- _SUPPLIED RECORDS_:
══════════════════════════════

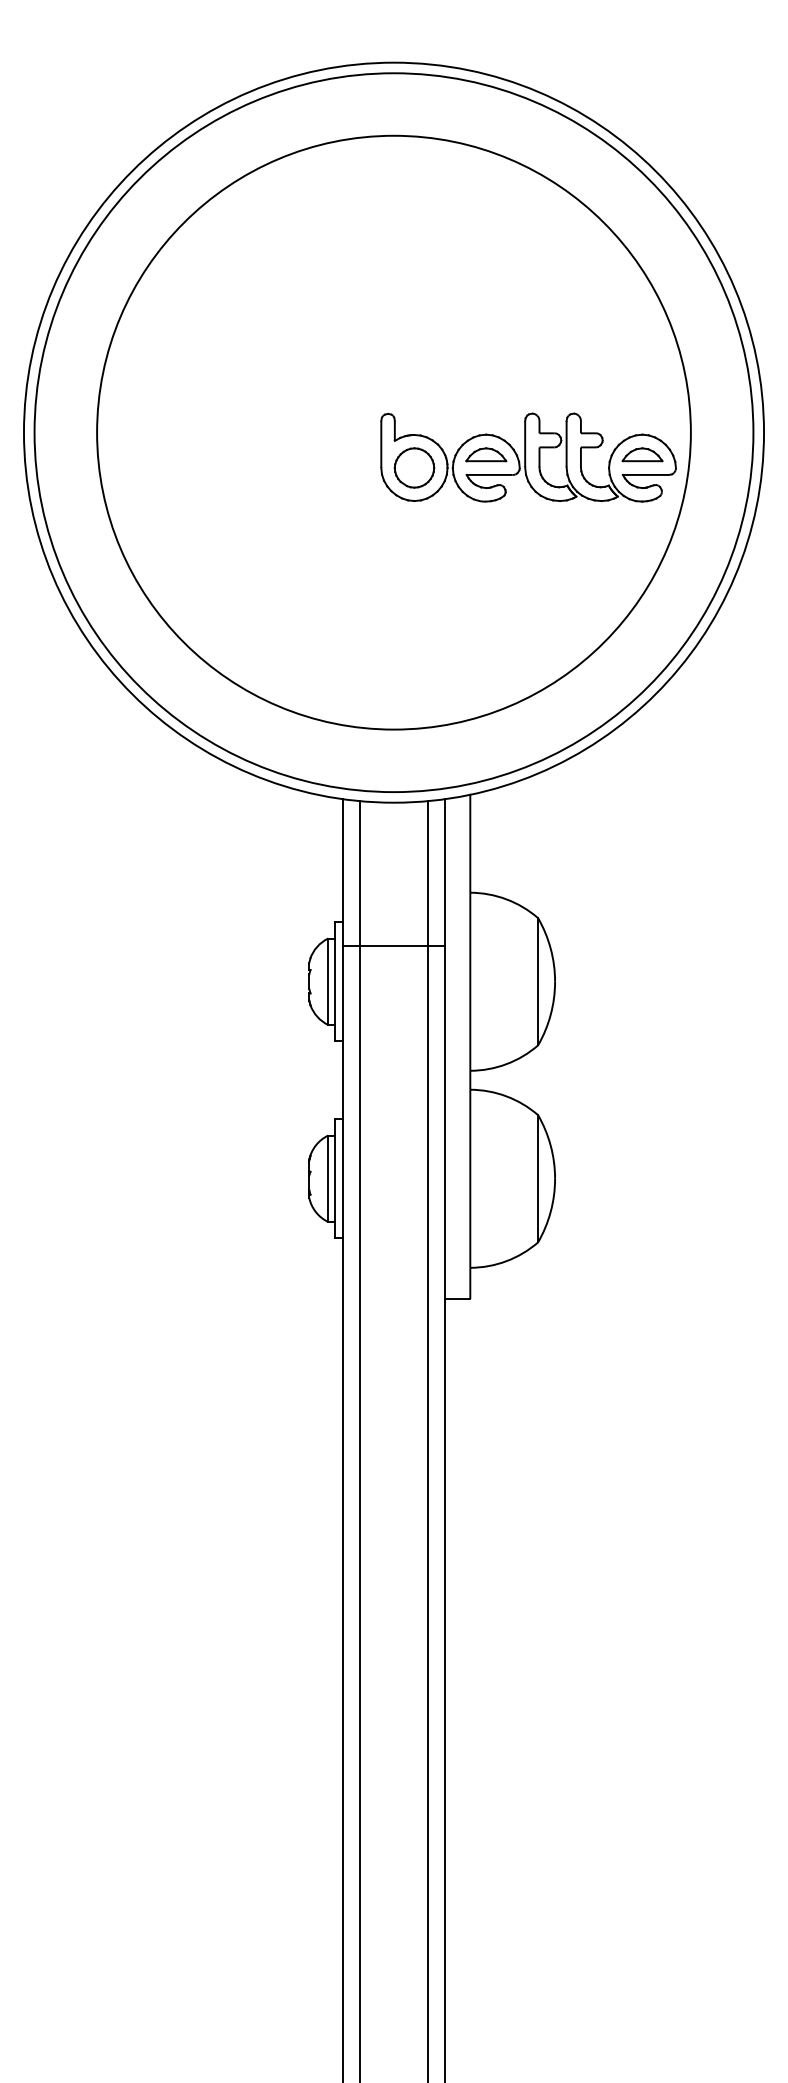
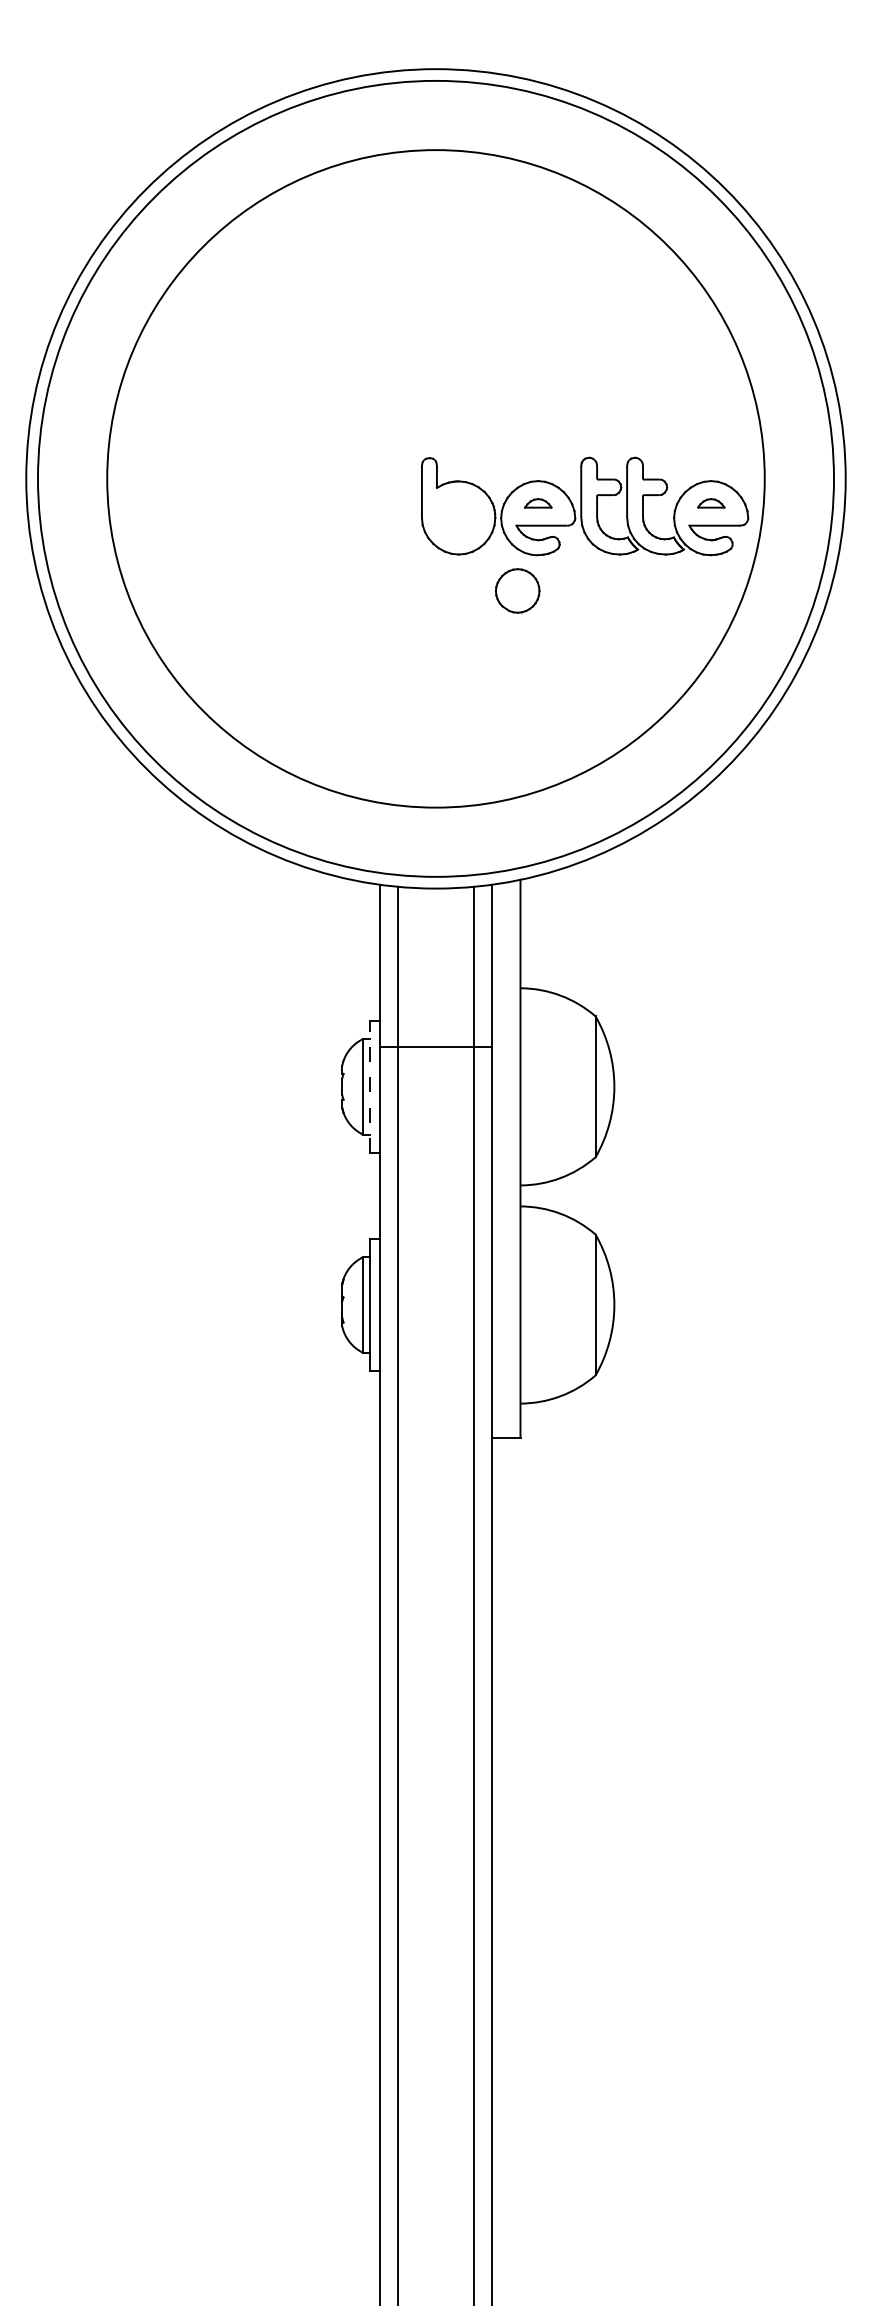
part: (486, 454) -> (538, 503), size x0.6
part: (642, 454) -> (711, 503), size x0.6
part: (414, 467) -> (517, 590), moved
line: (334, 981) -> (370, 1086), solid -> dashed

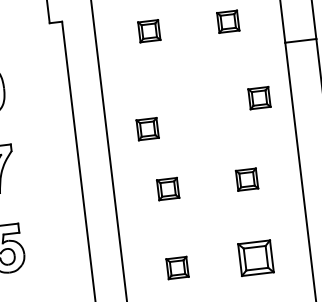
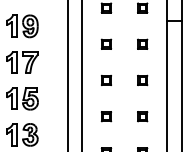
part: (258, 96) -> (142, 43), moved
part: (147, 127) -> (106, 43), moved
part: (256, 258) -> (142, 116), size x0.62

══════════════════════════════

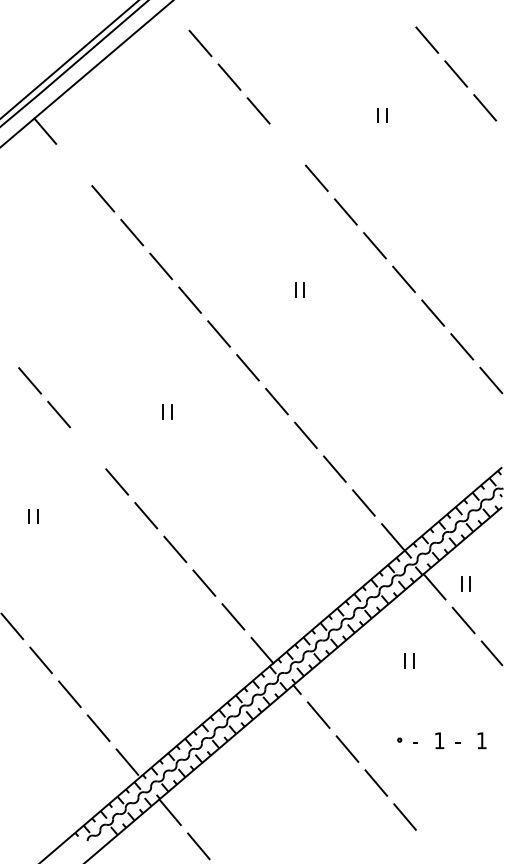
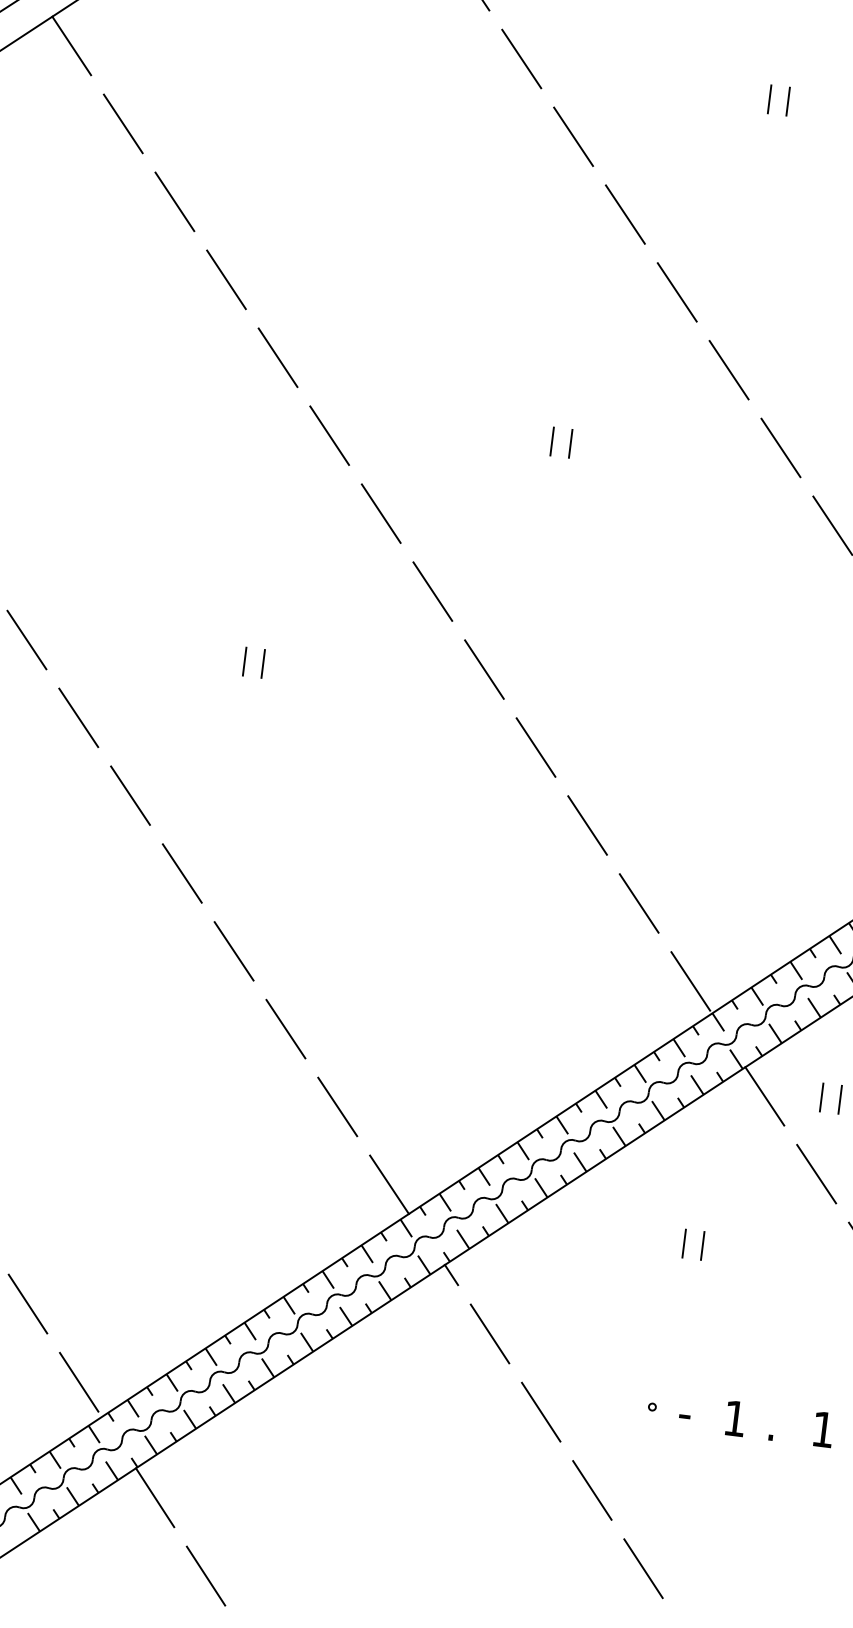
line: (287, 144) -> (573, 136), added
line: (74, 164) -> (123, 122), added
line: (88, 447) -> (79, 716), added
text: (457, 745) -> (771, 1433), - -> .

══════════════════════════════

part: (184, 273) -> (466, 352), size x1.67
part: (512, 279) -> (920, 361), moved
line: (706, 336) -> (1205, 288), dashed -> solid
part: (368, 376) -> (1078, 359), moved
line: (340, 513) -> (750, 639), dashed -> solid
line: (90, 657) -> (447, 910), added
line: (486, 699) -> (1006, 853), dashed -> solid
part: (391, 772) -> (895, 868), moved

══════════════════════════════

- _YOUR ASSIGNMENT_: In the listing above, locate the line with "part: (184, 273) -> (466, 352), size x1.67" and the line with "part: (391, 772) -> (895, 868), moved", then extract exactly those lines and every line between them, and nothing more.

- _EXERCISE SOLUTION_:
part: (184, 273) -> (466, 352), size x1.67
part: (512, 279) -> (920, 361), moved
line: (706, 336) -> (1205, 288), dashed -> solid
part: (368, 376) -> (1078, 359), moved
line: (340, 513) -> (750, 639), dashed -> solid
line: (90, 657) -> (447, 910), added
line: (486, 699) -> (1006, 853), dashed -> solid
part: (391, 772) -> (895, 868), moved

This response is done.